■ Exercise brief
A bare number is required: the count of lines in the material below that hold the word "Розничная".
Provided data Block Start
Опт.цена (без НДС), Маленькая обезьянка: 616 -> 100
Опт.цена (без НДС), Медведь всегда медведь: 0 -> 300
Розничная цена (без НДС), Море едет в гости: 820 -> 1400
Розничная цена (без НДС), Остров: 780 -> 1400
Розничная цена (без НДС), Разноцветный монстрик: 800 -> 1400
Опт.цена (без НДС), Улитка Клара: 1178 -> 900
Provided data Block End
Provided data Block Start
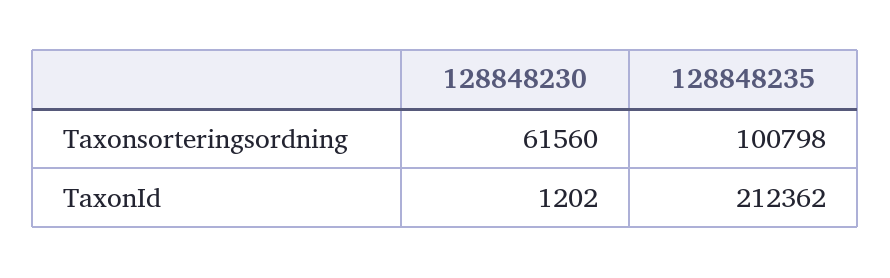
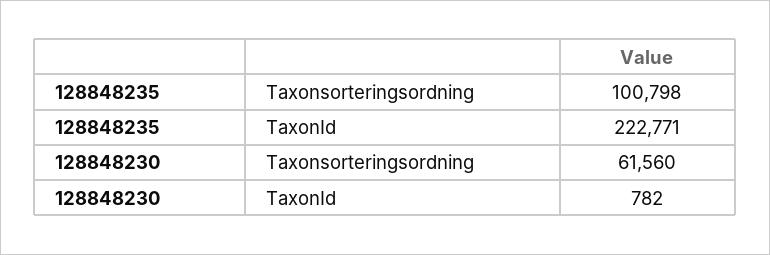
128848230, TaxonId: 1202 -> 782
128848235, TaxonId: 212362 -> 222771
Provided data Block End
Provided data Block Start
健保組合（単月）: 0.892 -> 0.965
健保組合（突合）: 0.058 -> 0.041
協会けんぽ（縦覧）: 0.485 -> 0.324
Provided data Block End
■ Solution for this problem
3